When will the tank be half empty?

[Gogsey]

Water leaks from a vertical cylindrical tank through a small hole in its base at a rate proportional to the square root of the volume remaining. The tank initially contains 175L and 15L leak out during the first day.

When will the tank be half enpty?

How much water will remain in the tank after 4 days?

So the differential equation is dV/dt=-k(sqrtV)

Differntiating I have 2(sqrtVi-sqrtVf) = -kt+c

I 'm not sure about my lower bounds for V though? I have 175 for my upper bound, but what would be the lower bound? Would it be half of 175 for the first question, and 175 -15, so 160for the second question?

I also have to find the value of c. Initially Vi is 175, but so is Vf since none has leaked out yet, but this doesn't seem right. Unless you use how much is left after one day to find c. Is this correct?

 

[tiny-tim]

Hi Gogsey!

Differntiating I have 2(sqrtVi-sqrtVf) = -kt+c

(have a square-root: √ )

(and you mean "integrating", of course)

Why are you using V_i and V_f?

Your V_i is just part of the constant of integration, c.

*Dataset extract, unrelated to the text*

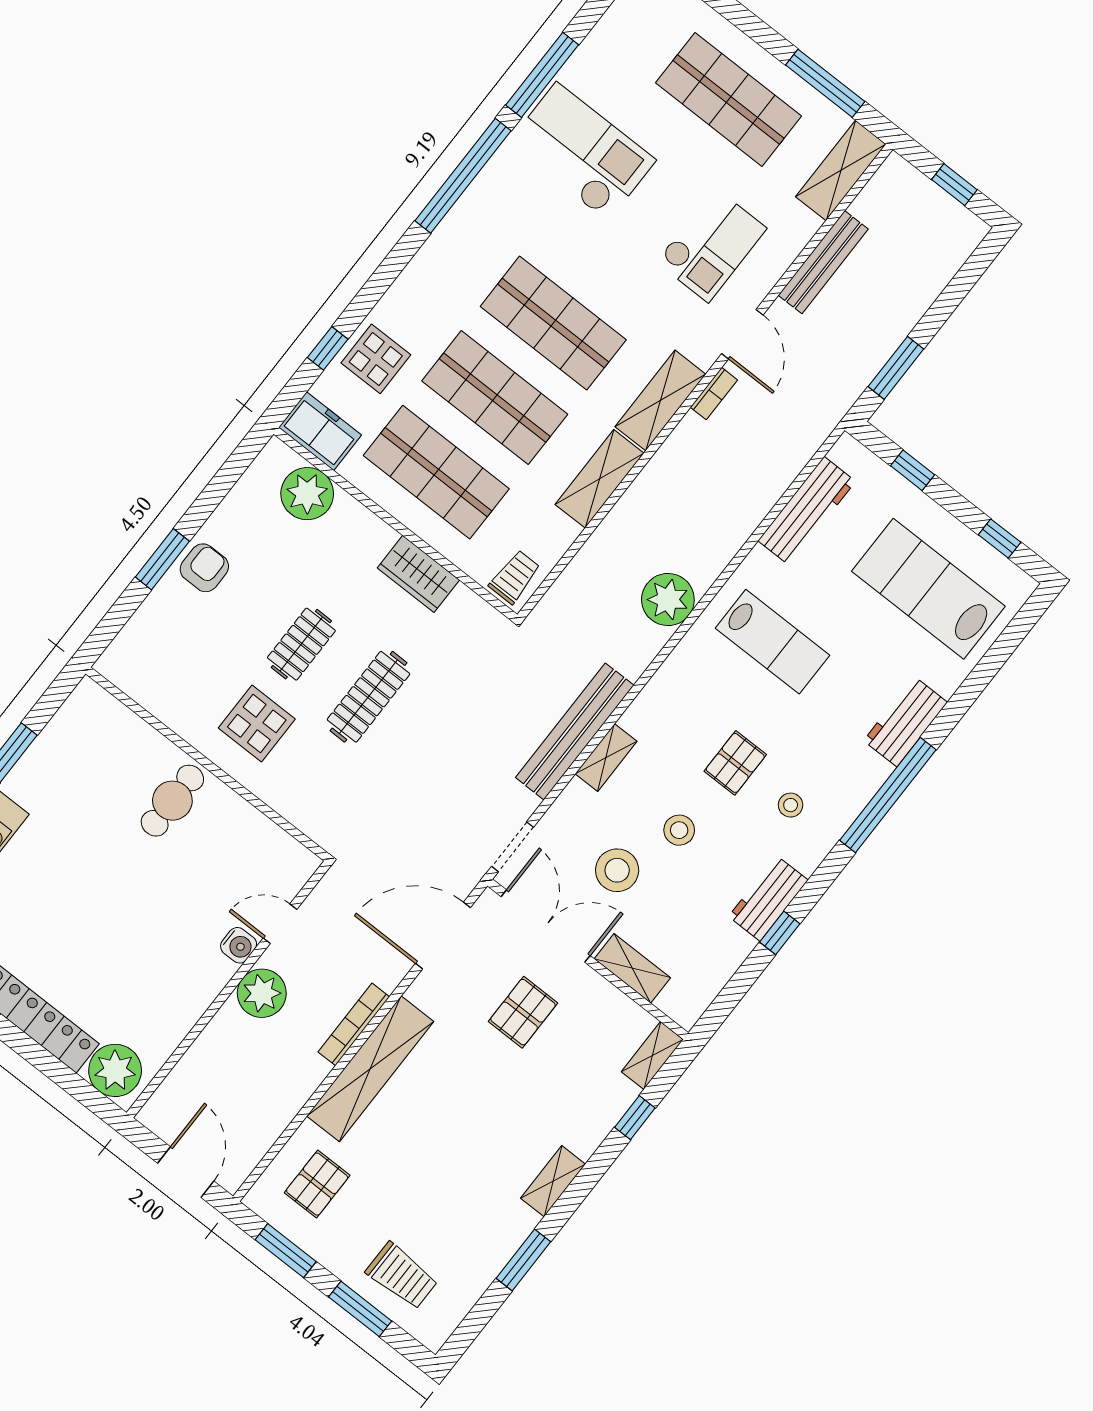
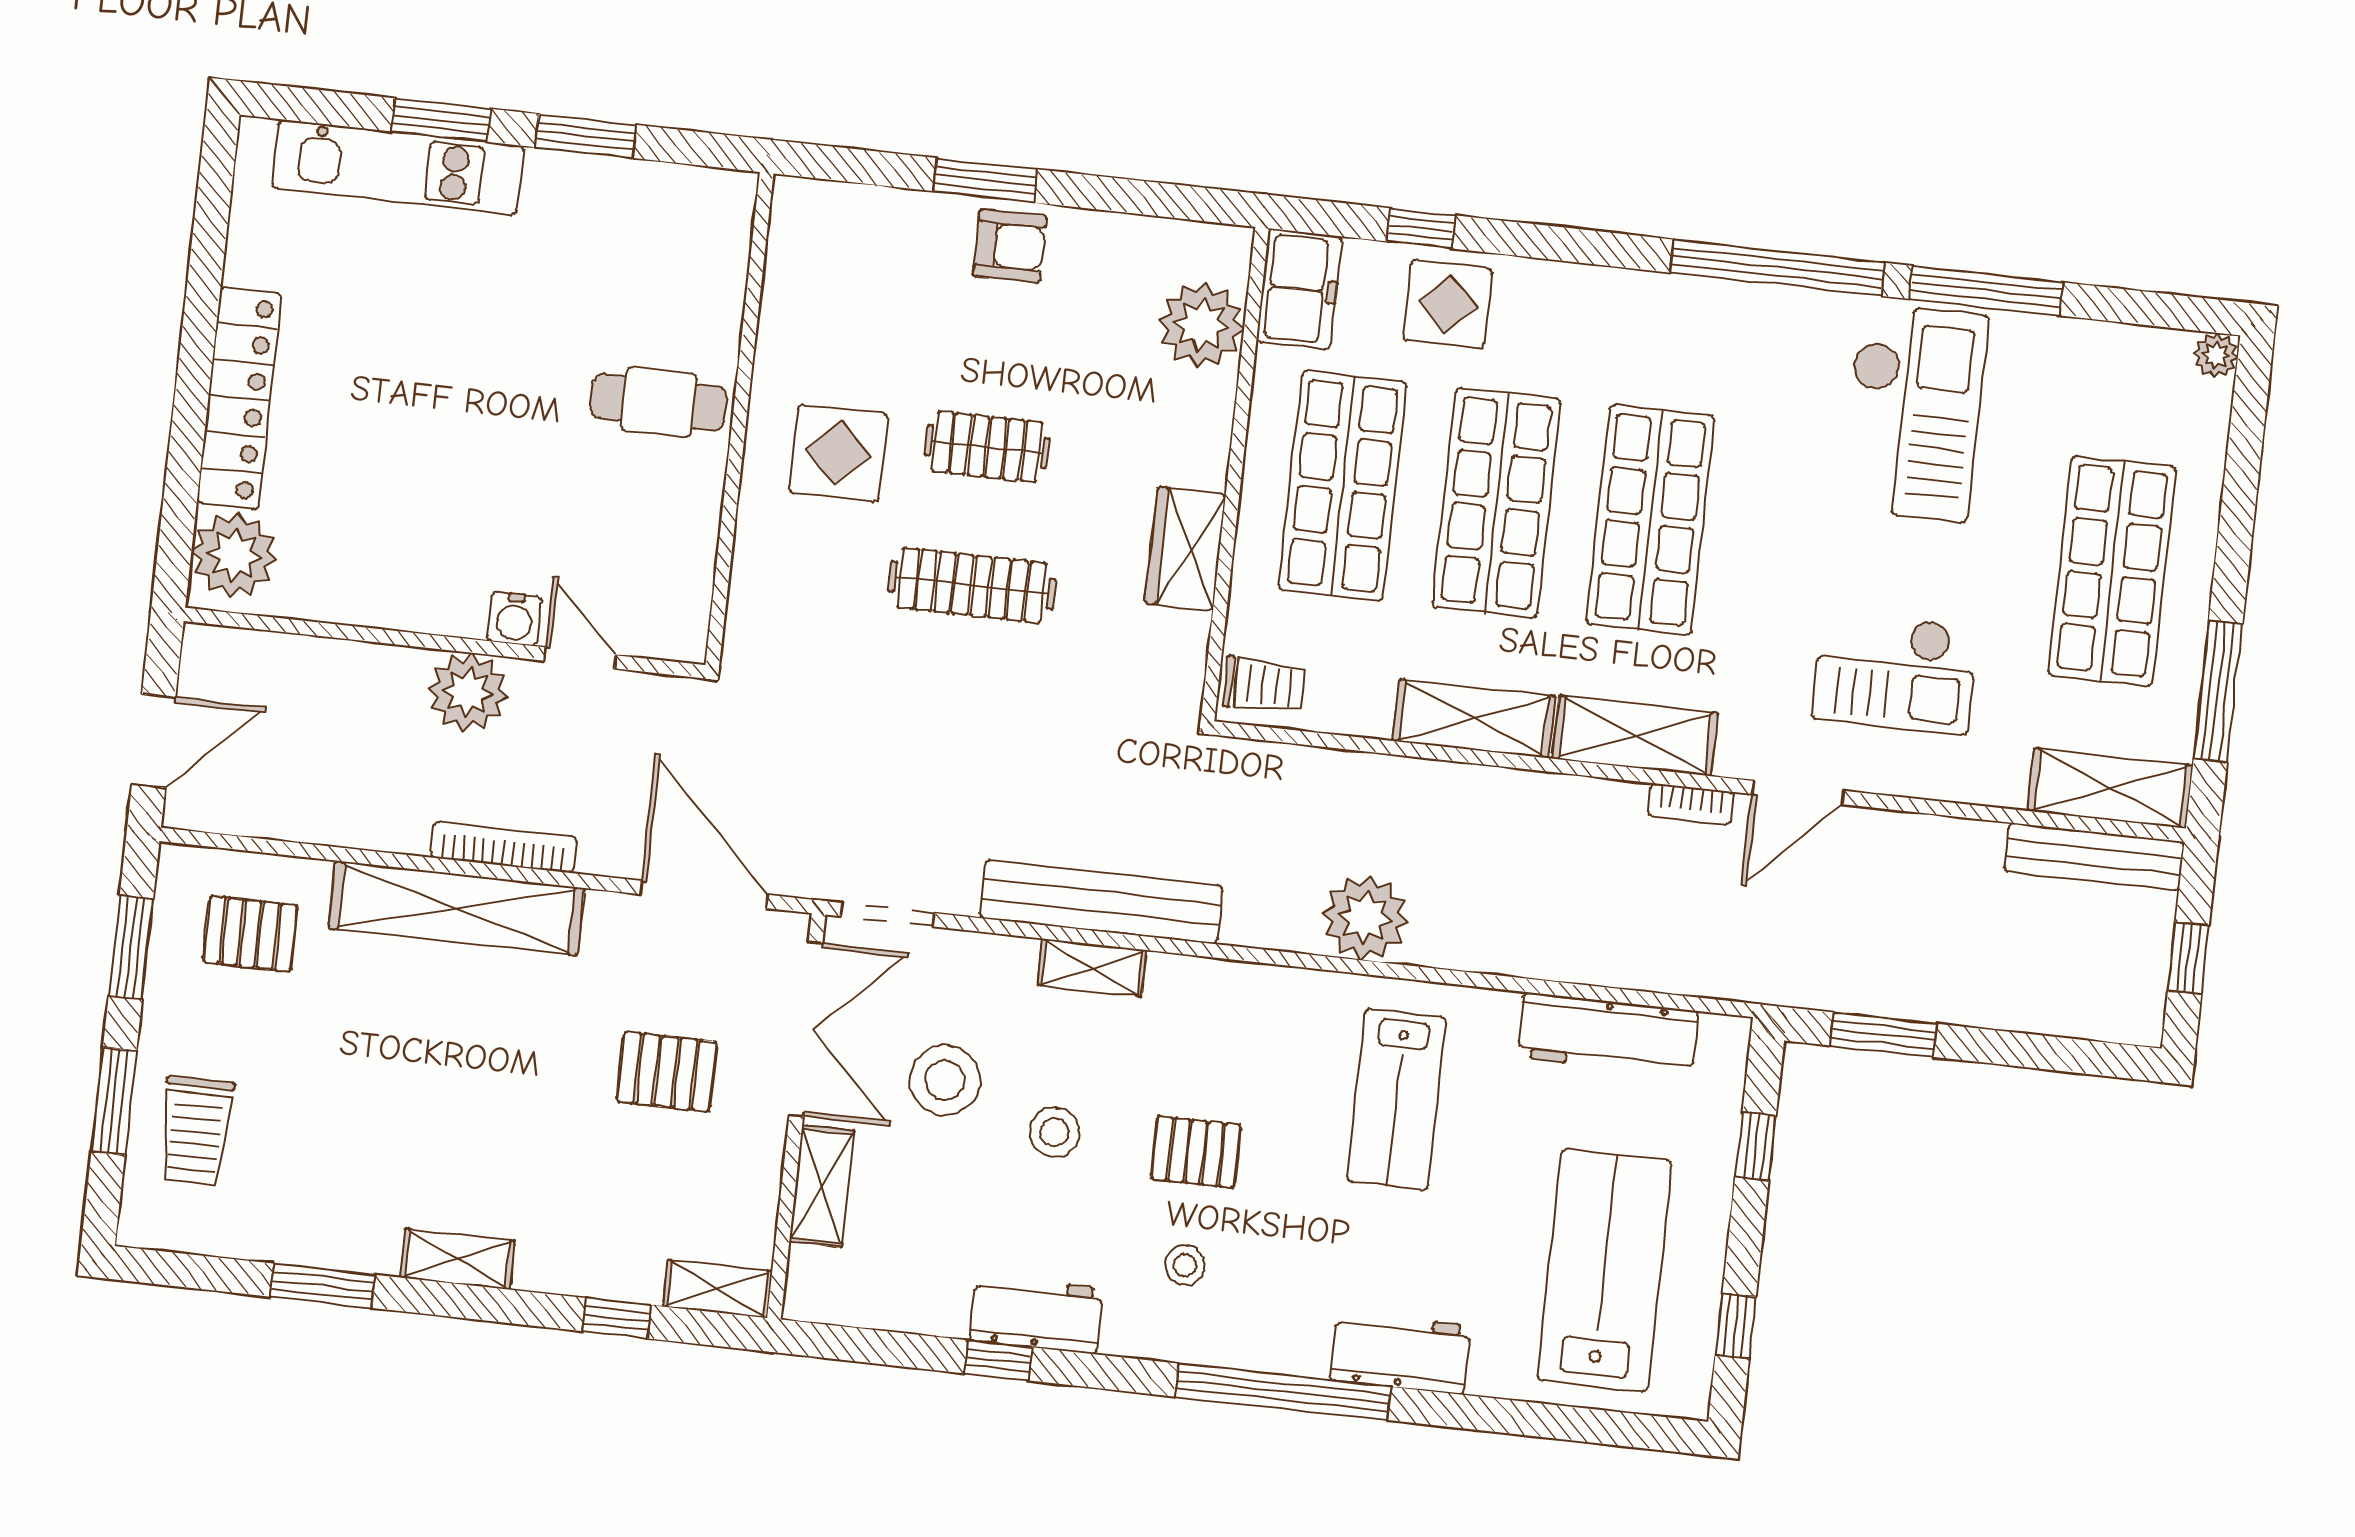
bench: (823, 262) -> (2094, 857), moved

So just write 2√V = -kt + c …

carry on from there. ​

 

[Gogsey]

Integrating, Yup, lol.

Ok, so at t = 0, we have 175 L, so does that mean, C = 2sqrt(175)?

Do we have to find the value of k?

 

[tiny-tim]

Ok, so at t = 0, we have 175 L, so does that mean, C = 2sqrt(175)?

Just got up :zzz: …

what happened to that √ i gave you?

Yes, C = 2√175.

Now start "at t = 4, …"